Complications are inevitable in any procedure. We haven’t noticed significant number of complications in our cases. There was a correlation between etiology and postoperative complications. RTAs were more commonly associated with compound, complex and communited fractures. Wound dehiscence, infections, malocclusions were noticed in 4 % of total RTA cases (53.7 %). Delayed healing, non union and fibrous union were noticed in 2 % of Fall injuries (13.2 %). As they were more common in older age group who generally have poor wound healing capacity, decreased vascularity and osteoporotic changes especially in women.
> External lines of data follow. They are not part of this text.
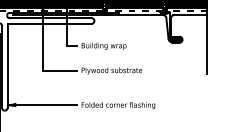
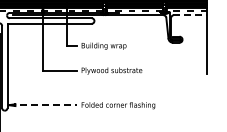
line at (190, 15): solid -> dashed
line at (42, 105): solid -> dashed
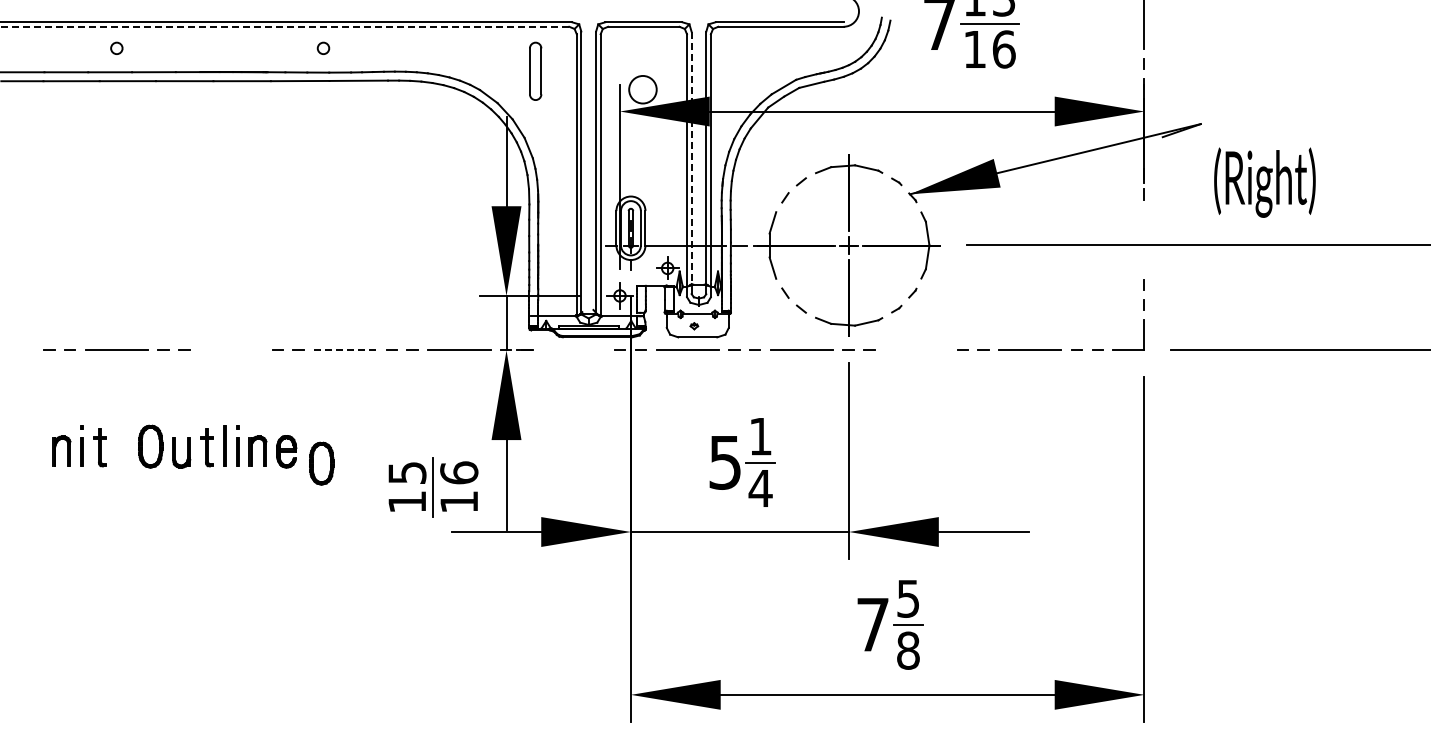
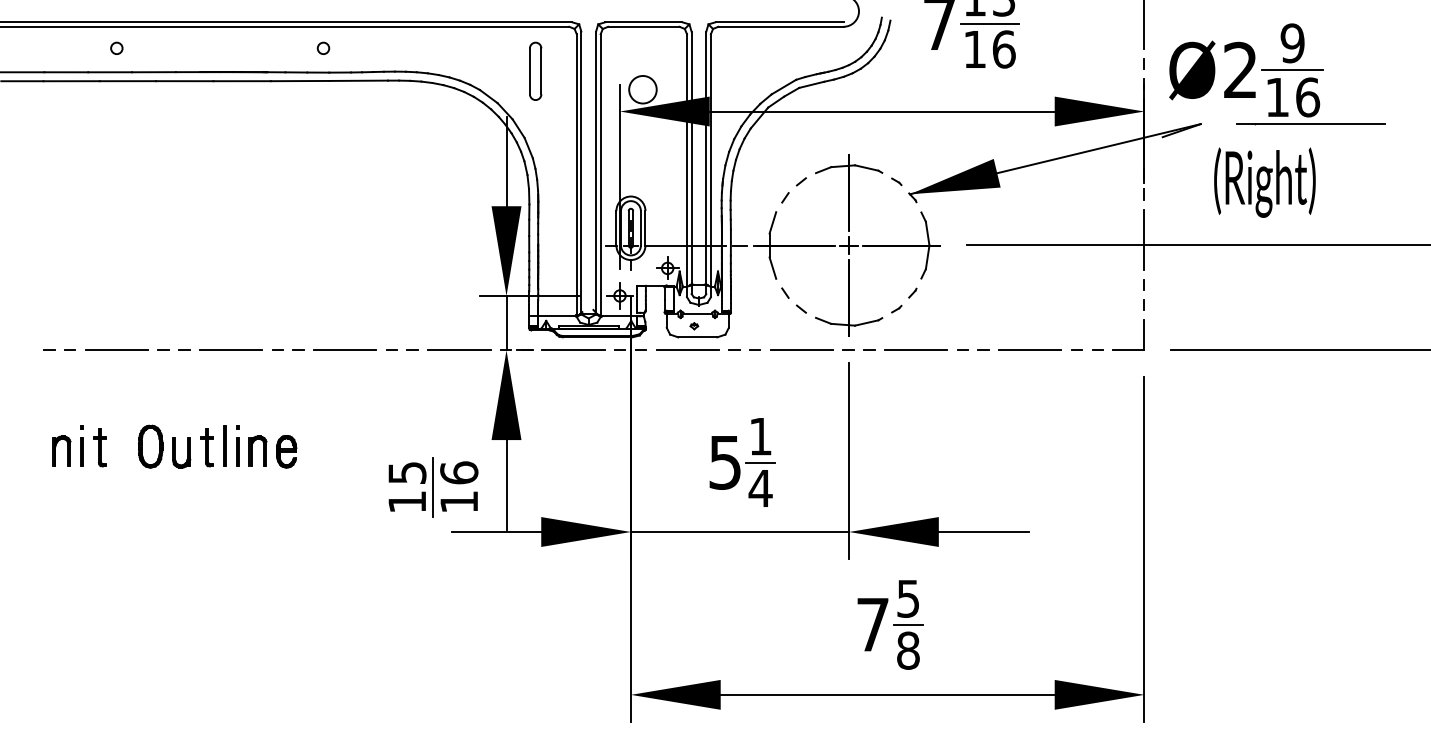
line at (284, 26): dashed -> solid
part at (1277, 74): none -> present
line at (691, 158): dashed -> solid
line at (1144, 239): none -> present
line at (230, 350): none -> present
line at (345, 350): dashed -> solid
line at (573, 350): none -> present
line at (915, 350): none -> present
part at (321, 463): present -> none
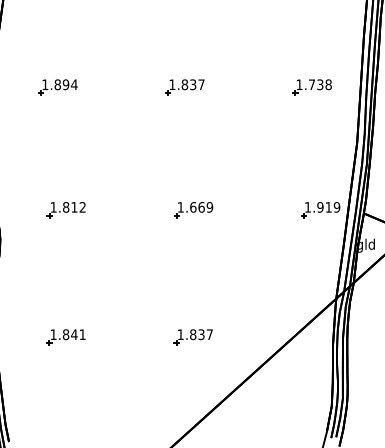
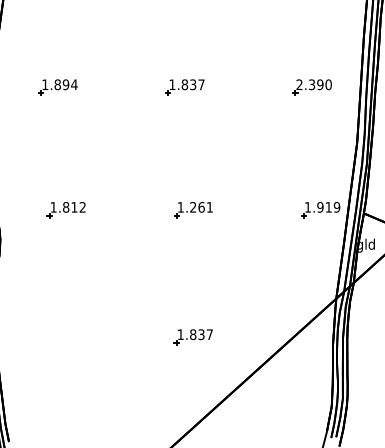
text at (313, 84): 1.738 -> 2.390
text at (201, 207): 1.669 -> 1.261
part at (65, 337): present -> none
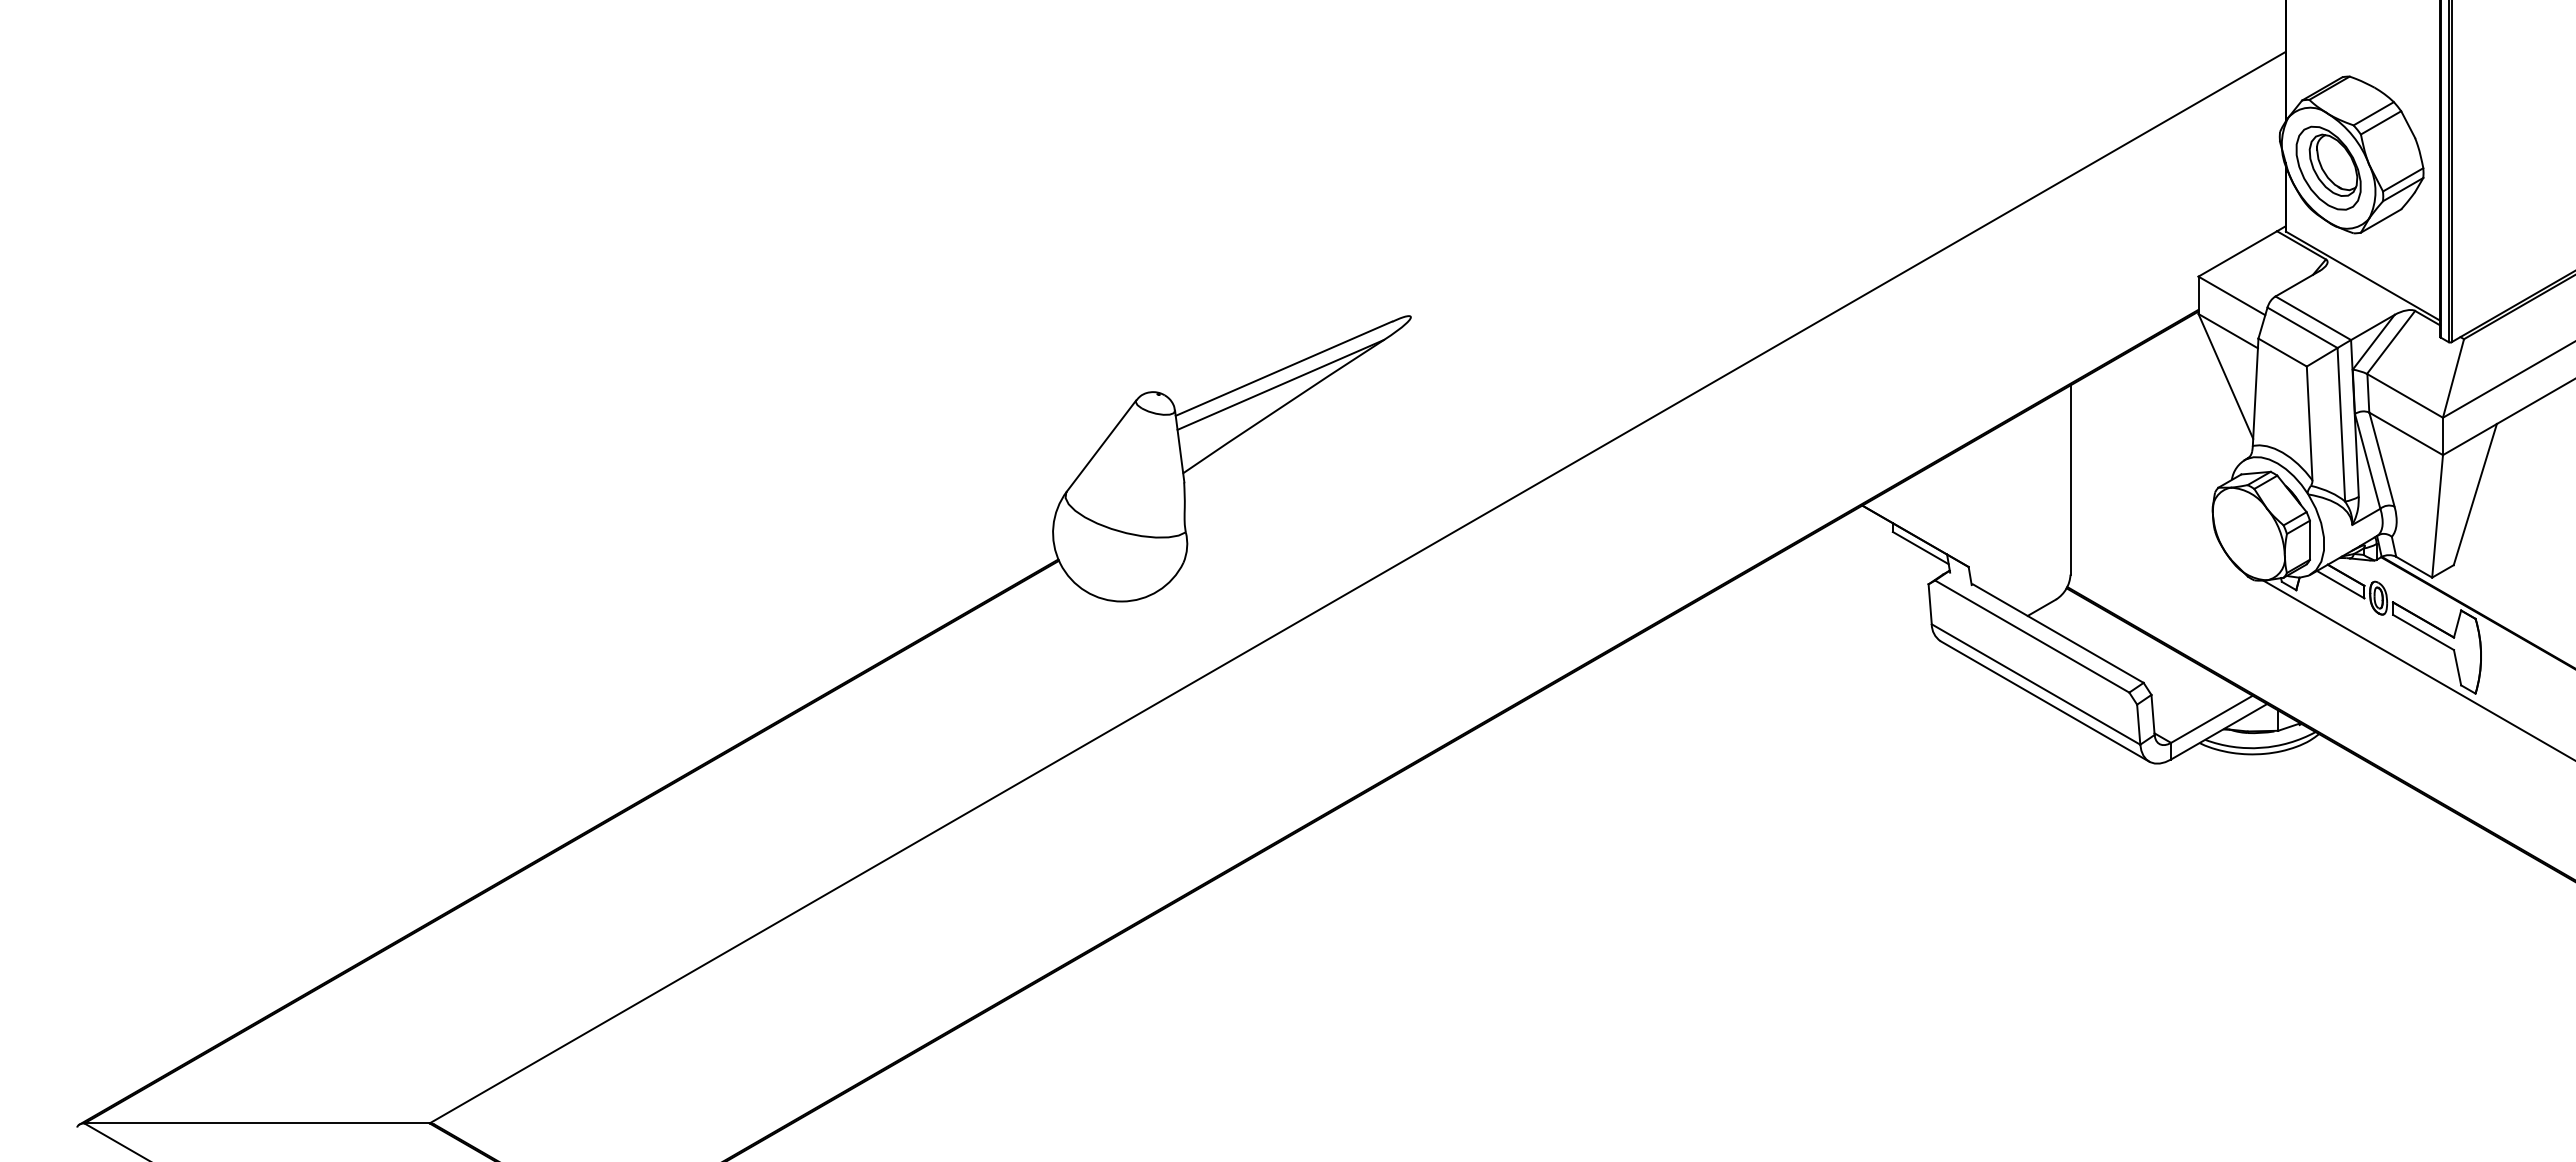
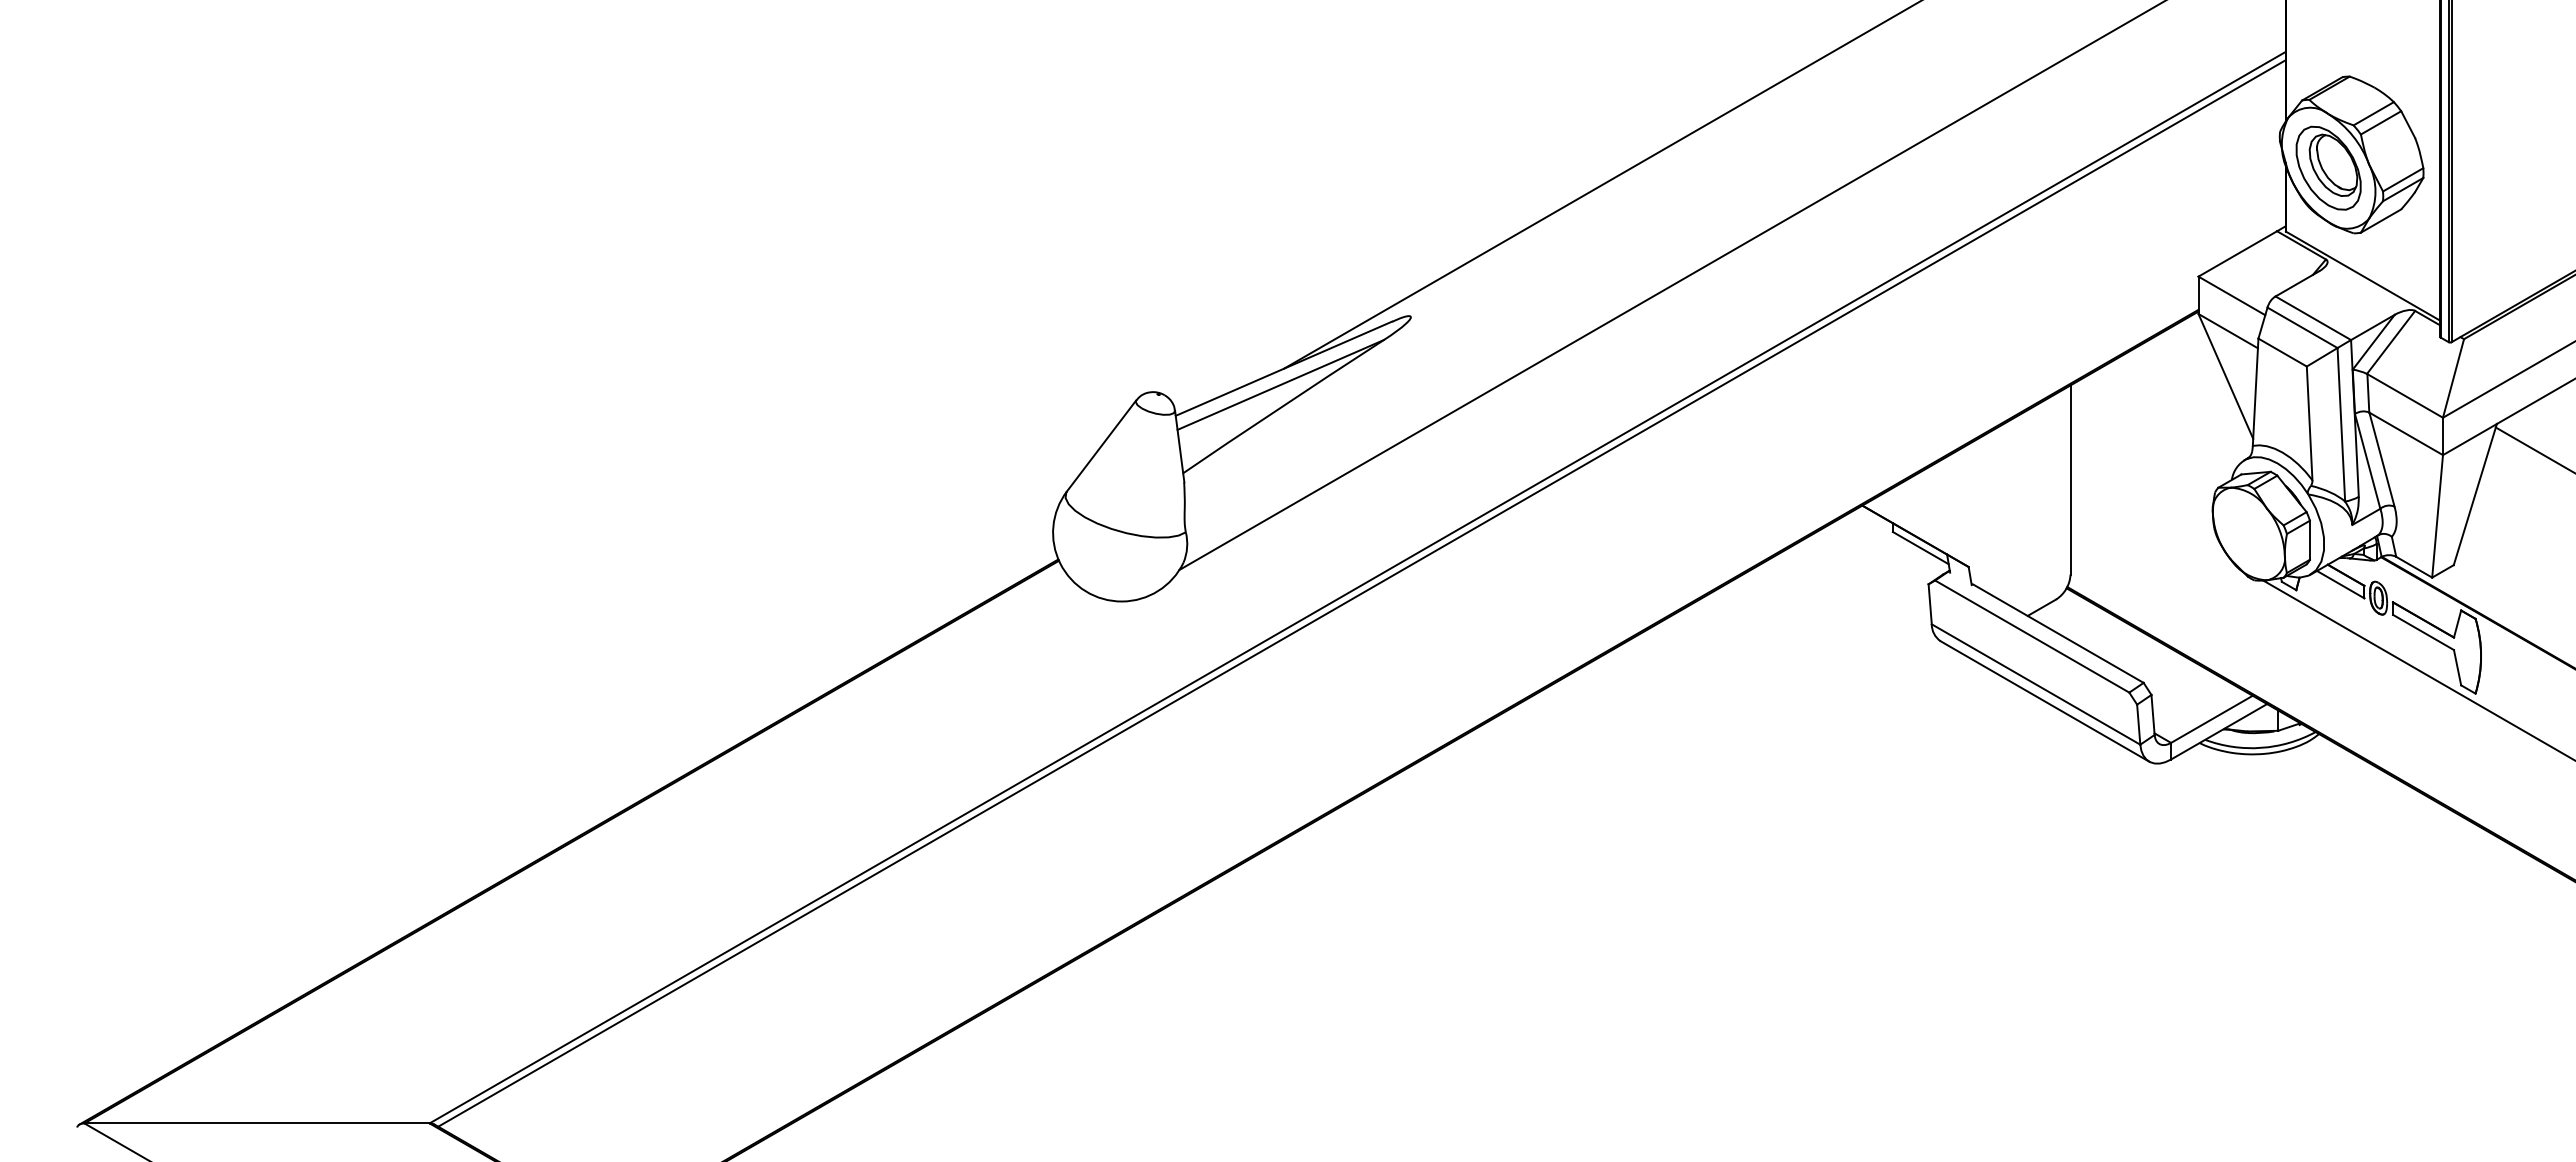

Postoperative complications were minimal (1 %) in assault injuries (23.9 %) when compared to fall and RTAs as there is less possibility of complex and compound fractures.
Conclusion
The benefits of epidemiological studies in maxillofacial traumatology is widely recognized. This retrospective analysis of maxillofacial injuries in females has shown that about one-third of the cases were in age group of 21–30 years and with the mean age 31.58 years. Mandibular region is the most prone area followed by mid-face and upper part of face. Periodical studies on maxillofacial trauma should be planned prospectively, so that continuous change in pattern and distribution of maxillofacial injuries can be updated.
Compliance with Ethical Standards
Conflict of interest
The authors declares that they have no conflicts of interest.
Informed Consent
Informed consent was obtained from all individual participants included in the study.